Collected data
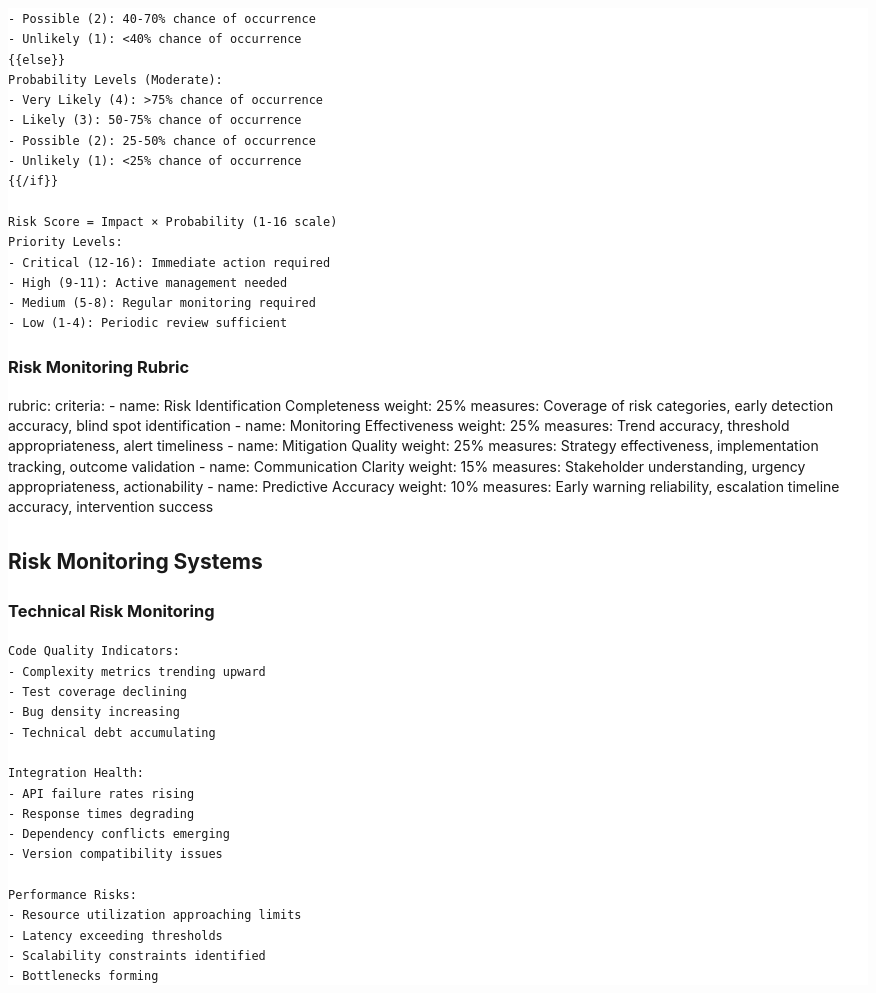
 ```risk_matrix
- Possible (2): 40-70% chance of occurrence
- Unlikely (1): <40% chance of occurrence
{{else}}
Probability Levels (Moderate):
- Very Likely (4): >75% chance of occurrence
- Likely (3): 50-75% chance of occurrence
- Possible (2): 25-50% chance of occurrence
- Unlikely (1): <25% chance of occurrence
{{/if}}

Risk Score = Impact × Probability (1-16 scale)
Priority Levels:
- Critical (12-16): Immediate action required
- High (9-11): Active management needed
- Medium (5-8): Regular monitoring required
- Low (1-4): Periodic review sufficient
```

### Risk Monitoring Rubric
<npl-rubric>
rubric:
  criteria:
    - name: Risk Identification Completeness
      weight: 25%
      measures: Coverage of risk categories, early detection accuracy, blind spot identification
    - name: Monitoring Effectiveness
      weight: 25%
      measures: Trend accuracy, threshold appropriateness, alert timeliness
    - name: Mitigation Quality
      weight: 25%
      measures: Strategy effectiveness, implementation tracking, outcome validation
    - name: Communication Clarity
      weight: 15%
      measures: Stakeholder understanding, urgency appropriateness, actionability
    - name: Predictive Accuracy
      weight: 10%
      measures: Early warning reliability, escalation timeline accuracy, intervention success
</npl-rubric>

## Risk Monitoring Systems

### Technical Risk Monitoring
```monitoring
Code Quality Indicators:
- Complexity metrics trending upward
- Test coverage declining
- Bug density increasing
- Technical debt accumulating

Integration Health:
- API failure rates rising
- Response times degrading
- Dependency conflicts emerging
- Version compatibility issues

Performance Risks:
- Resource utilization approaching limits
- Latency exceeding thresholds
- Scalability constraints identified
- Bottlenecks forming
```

§ **TASK BRIEF**
The answer must consist of every line in the records above that contains the word "required".

§ **YOUR RESPONSE**
- Critical (12-16): Immediate action required
- Medium (5-8): Regular monitoring required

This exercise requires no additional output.